(Landmark coordinate records)
»»

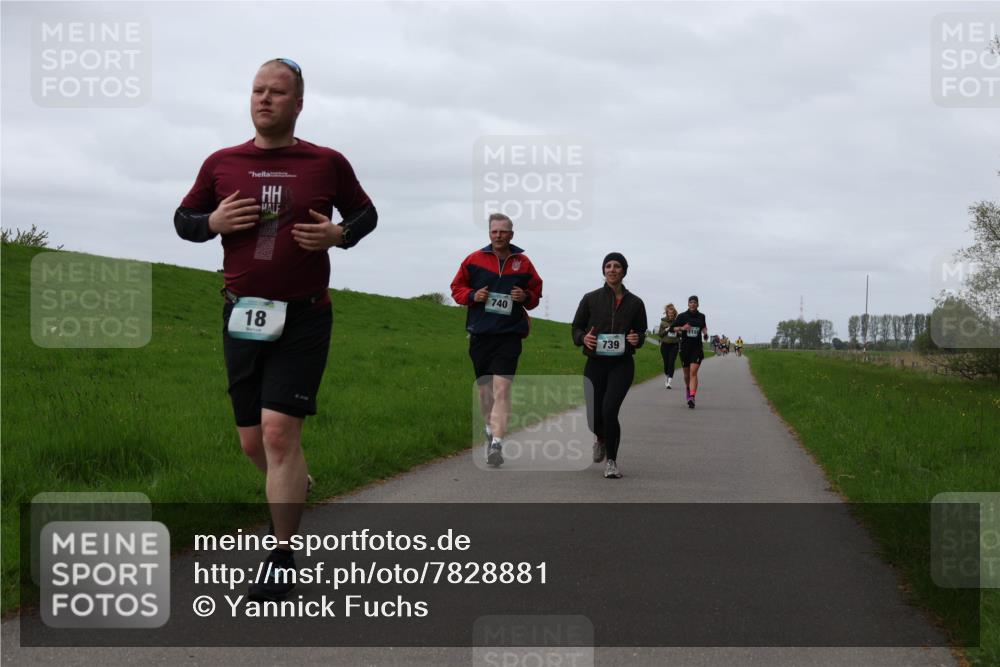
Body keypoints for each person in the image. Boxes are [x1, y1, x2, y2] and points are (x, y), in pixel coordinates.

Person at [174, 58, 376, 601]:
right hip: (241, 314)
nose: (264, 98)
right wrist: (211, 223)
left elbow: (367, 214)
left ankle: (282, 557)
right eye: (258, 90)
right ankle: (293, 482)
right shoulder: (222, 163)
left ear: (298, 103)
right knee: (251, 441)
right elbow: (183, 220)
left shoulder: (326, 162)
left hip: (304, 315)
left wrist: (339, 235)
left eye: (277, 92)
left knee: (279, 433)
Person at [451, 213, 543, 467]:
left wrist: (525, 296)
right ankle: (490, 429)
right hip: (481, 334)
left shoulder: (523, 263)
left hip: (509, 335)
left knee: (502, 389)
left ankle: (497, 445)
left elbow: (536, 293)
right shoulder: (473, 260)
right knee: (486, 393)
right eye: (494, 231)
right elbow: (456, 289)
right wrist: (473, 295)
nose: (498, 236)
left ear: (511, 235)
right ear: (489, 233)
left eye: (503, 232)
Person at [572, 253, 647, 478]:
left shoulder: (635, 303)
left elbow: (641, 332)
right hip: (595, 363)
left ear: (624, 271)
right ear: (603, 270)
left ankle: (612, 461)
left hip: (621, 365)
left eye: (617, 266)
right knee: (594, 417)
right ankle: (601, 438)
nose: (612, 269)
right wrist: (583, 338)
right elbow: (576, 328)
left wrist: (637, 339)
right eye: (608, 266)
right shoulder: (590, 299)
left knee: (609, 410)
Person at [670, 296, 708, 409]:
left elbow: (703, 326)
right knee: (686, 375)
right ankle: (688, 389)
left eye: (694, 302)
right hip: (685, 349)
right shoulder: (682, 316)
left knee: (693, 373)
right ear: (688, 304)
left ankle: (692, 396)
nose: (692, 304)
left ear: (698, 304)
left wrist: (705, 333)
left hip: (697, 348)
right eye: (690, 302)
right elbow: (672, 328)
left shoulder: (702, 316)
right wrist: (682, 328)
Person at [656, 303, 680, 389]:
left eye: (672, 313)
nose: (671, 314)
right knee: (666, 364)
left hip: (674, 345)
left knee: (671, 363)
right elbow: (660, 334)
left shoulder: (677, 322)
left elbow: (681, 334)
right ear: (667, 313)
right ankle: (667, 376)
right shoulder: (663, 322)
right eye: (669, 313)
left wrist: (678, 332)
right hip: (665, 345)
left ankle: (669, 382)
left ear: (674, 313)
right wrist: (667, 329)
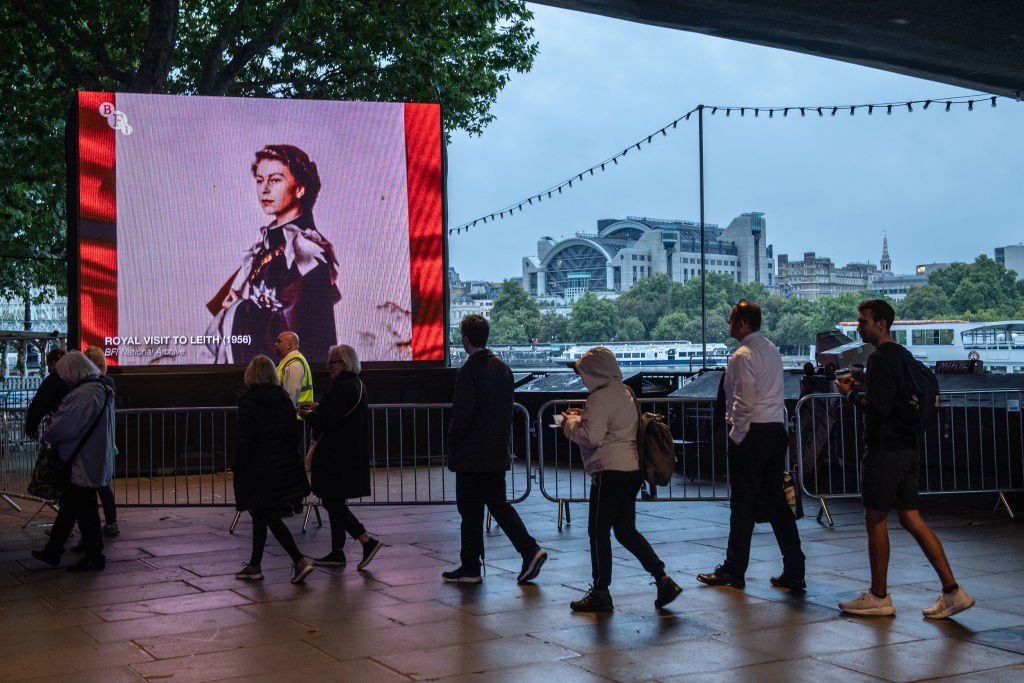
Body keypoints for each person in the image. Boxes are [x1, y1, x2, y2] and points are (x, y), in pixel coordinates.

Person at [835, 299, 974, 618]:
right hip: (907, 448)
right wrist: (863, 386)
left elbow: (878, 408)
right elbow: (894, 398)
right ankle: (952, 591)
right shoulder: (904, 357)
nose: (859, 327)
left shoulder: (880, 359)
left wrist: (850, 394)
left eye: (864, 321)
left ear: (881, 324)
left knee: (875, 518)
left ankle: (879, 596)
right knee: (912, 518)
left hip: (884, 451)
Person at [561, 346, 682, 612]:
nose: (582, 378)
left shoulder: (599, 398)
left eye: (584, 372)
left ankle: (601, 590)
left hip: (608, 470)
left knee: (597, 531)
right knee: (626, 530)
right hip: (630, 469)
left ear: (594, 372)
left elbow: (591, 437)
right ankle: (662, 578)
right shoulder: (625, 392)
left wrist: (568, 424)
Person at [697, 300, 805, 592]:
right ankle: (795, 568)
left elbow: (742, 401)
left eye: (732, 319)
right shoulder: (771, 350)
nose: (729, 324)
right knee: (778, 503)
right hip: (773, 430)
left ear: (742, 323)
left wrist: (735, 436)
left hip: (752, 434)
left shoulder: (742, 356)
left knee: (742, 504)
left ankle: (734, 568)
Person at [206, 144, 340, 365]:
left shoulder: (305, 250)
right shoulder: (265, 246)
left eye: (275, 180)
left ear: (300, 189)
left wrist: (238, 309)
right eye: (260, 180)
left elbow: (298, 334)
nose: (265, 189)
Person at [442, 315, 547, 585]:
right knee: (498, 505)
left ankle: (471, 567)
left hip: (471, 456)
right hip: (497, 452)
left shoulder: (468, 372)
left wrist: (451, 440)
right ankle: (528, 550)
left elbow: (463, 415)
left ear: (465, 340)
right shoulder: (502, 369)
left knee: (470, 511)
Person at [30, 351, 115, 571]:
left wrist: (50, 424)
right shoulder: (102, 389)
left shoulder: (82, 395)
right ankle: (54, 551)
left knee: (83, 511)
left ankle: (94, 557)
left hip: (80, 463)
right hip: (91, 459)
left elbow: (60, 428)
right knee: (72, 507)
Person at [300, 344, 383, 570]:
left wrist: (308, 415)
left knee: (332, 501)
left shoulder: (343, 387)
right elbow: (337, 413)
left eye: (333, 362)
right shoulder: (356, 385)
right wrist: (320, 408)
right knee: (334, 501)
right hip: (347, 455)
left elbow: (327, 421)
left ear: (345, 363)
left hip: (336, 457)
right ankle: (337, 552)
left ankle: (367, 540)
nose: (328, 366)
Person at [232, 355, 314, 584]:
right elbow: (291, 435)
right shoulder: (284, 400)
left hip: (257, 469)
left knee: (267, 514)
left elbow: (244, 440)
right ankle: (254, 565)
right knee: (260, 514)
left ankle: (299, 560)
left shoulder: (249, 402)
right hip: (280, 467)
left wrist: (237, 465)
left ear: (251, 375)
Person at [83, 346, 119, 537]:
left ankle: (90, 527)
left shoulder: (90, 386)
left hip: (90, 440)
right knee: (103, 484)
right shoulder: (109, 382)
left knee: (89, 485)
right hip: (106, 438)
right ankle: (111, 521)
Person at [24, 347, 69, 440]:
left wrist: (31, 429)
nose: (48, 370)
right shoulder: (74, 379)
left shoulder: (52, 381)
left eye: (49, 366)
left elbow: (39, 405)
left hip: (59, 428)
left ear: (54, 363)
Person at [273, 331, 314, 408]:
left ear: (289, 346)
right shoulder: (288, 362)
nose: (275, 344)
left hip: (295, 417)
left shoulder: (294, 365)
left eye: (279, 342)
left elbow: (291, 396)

««
»»

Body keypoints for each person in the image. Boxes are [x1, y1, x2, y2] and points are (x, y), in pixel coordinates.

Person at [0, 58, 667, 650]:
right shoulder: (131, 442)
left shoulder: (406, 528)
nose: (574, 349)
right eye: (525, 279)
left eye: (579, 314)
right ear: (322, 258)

««

■ **WHAT IS EXPECTED**: In the entries above, one line contains "right ankle: (601, 438)" and another contains "left knee: (693, 373)". Reproduce exactly those two lines and the lines between them, nothing else.

■ **SOLUTION TO THE PROBLEM**:
right ankle: (601, 438)
nose: (612, 269)
right wrist: (583, 338)
right elbow: (576, 328)
left wrist: (637, 339)
right eye: (608, 266)
right shoulder: (590, 299)
left knee: (609, 410)
Person at [670, 296, 708, 409]:
left elbow: (703, 326)
right knee: (686, 375)
right ankle: (688, 389)
left eye: (694, 302)
right hip: (685, 349)
right shoulder: (682, 316)
left knee: (693, 373)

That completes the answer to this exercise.